Protests were mostly organized on Facebook, Twitter coverage proved key to those wanting to follow events as they happened, and many of the allegations of electoral fraud that sparked the December protest were provided by observers armed with nothing more than a camera phone and a 3G connection.
With the protest movement's obvious dependence on mobile telephony and the Internet, some have voiced suspicions about the true cause of the difficulties.
But while it's true the security services would have no problem turning off mobile phone coverage in a given area if they wanted to, it is far from clear they had a role, said Andrei Soldatov, an expert on the Russian security services.
"The only time I can recall the security services interfering with mobile phone coverage was during the Dubrovka theater siege, and then they didn't turn off coverage — they just opened up encryption so your messages could be read and your calls listened to," Soldatov said. Besides, he added, the key social-networking site was Facebook, which is not as reliant on mobile coverage as Twitter.
"I'm not especially suspicious," Romanova concurred. "We spoke to them, but they said they would be unable to install that much capacity at such short notice."

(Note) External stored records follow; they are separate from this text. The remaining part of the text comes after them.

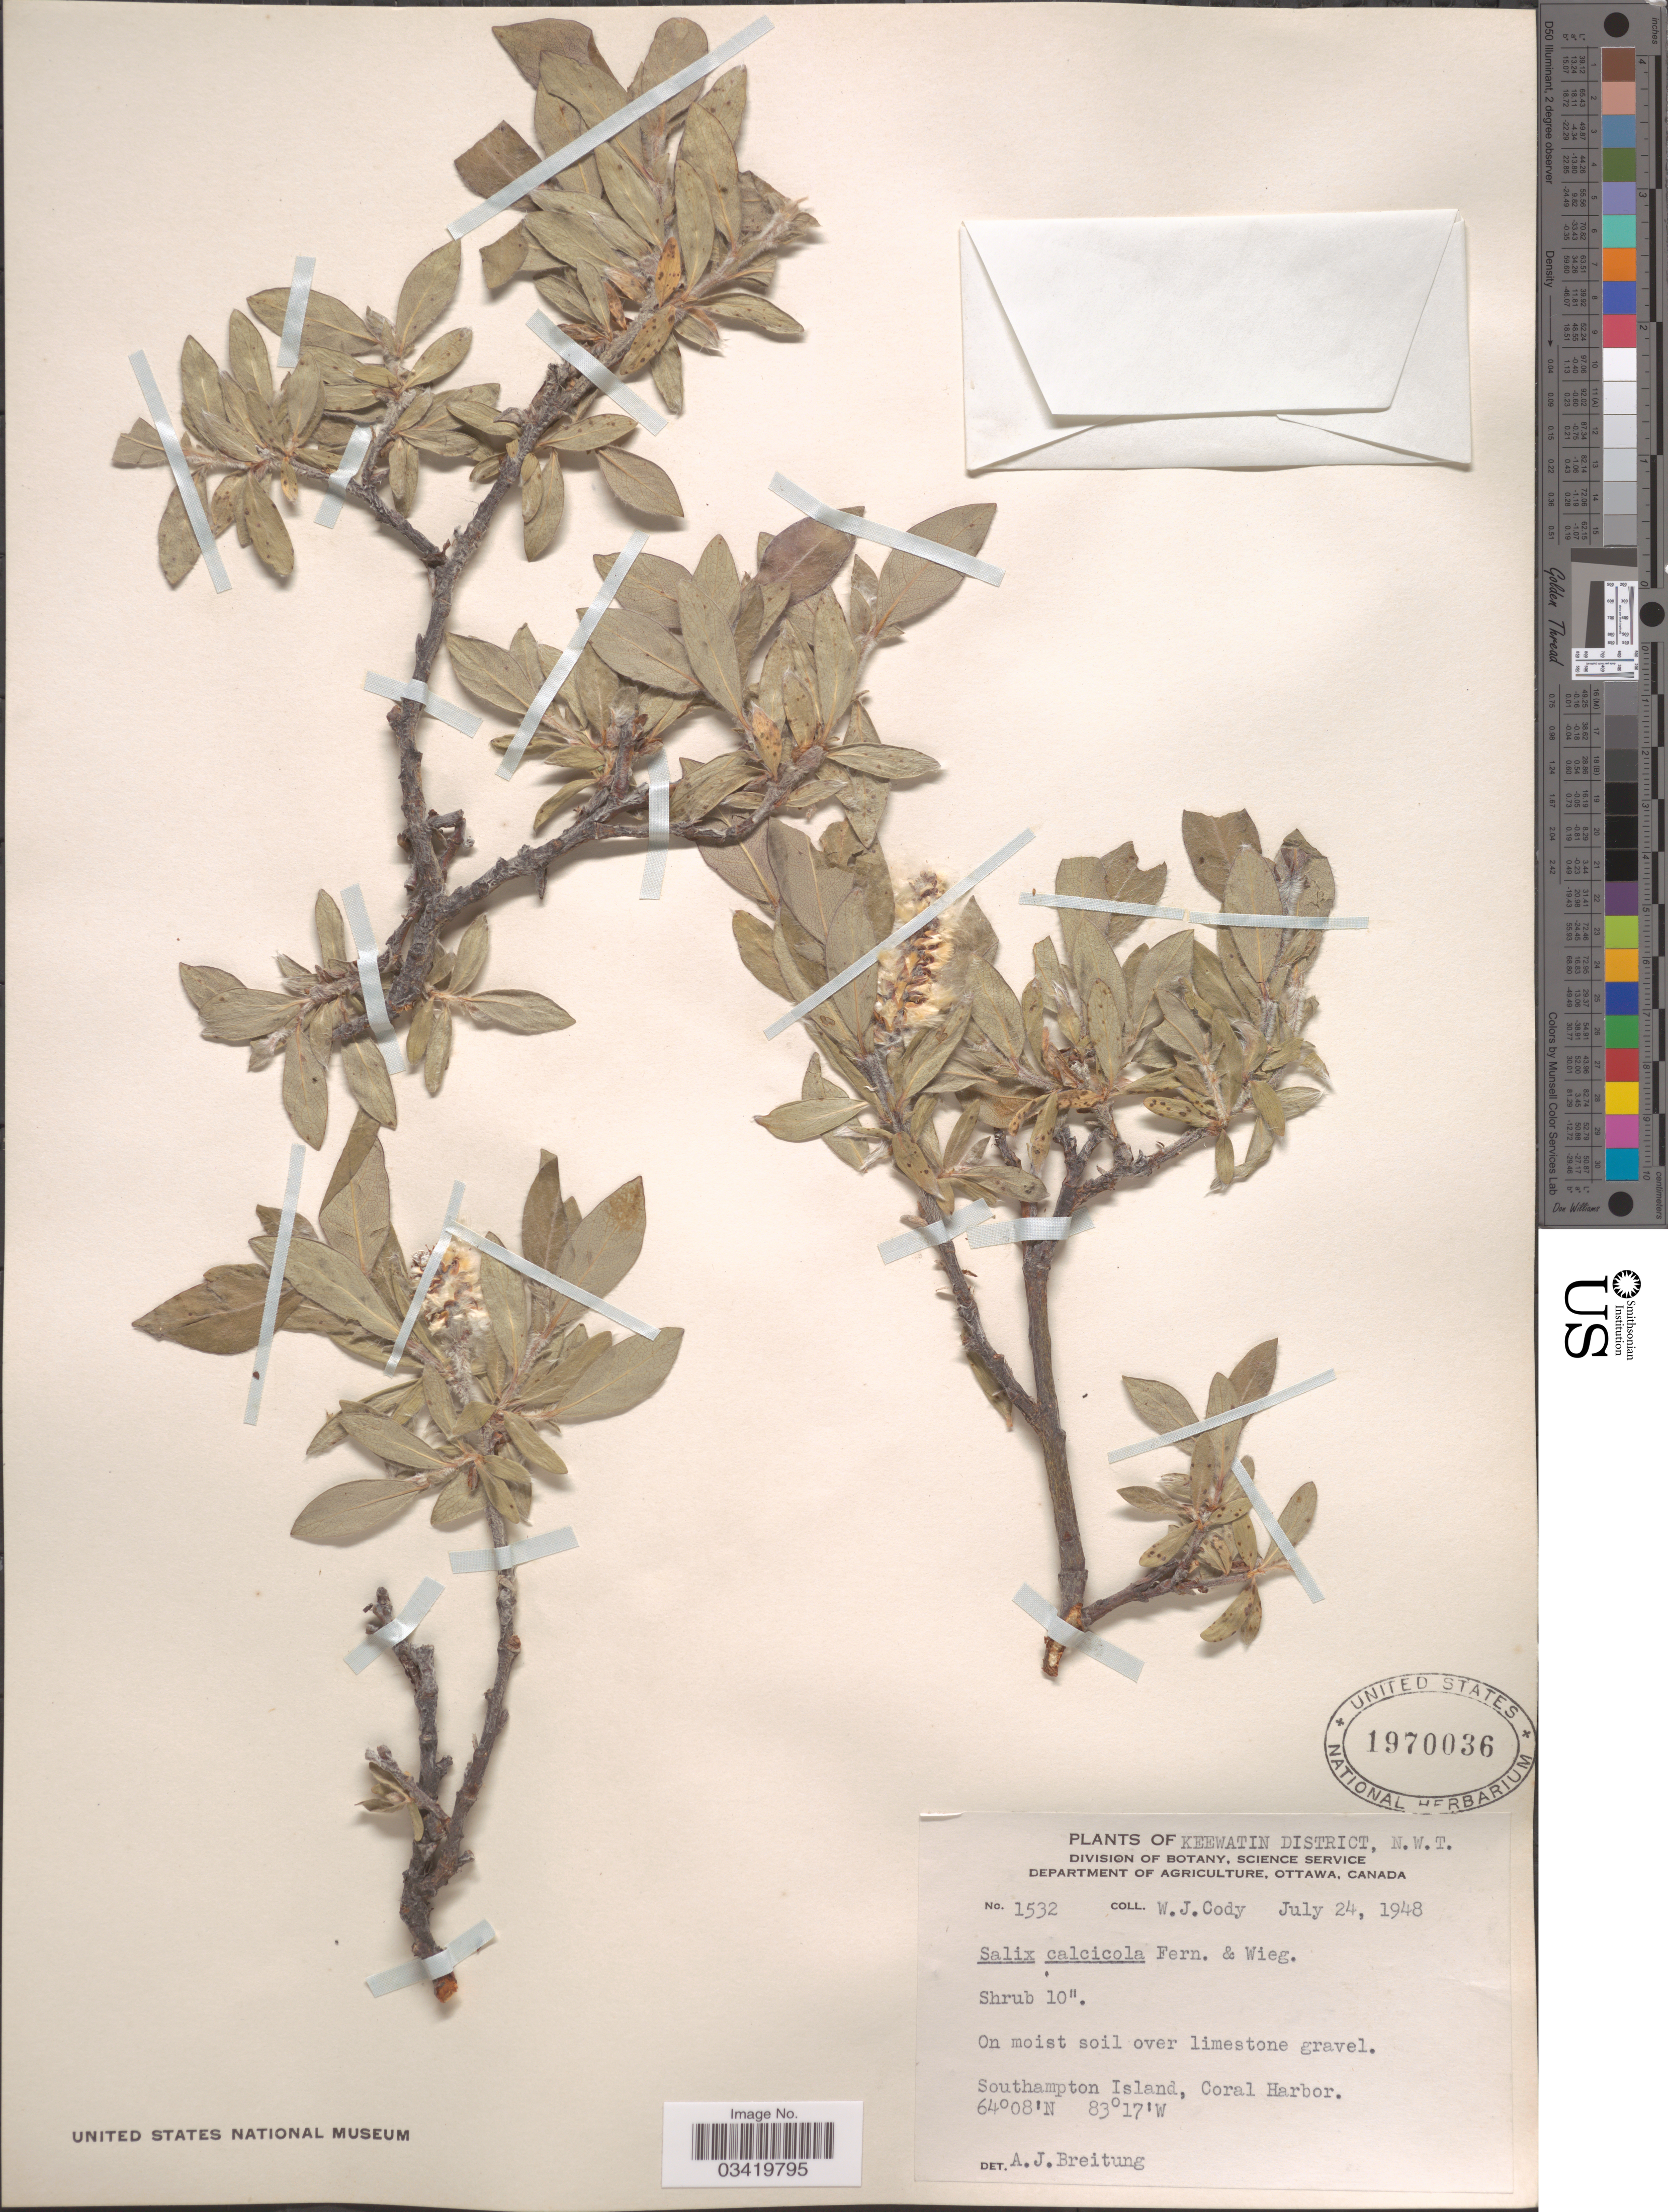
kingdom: Plantae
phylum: Tracheophyta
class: Magnoliopsida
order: Malpighiales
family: Salicaceae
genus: Salix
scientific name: Salix calcicola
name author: Fernald & Wiegand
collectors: W. Cody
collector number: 1532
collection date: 1948-07-24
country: Canada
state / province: Northwest Territories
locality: Keewatin District. Southampton Island, Coral Harbor.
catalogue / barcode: US 1970036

Russian law requires mobile operators to provide the security services with access to databases and other information, but it is not clear whether there are any special connections between any of them, Soldatov said.
MegaFon became a national mobile operator on the back of North-West GSM, the country's first GSM operator, based in St. Petersburg. Much of the company's senior management hails from St. Petersburg.
MTS is part of Moscow-based oligarch Vladimir Yevtushenkov's AFK Sistema.
VimpelCom was the first national mobile operator, founded in the early 1990s by Dmitry Zimin. The company was challenged by federal regulators on several occasions over the years, including issues about alleged tax debts, frequency distribution and operating licenses.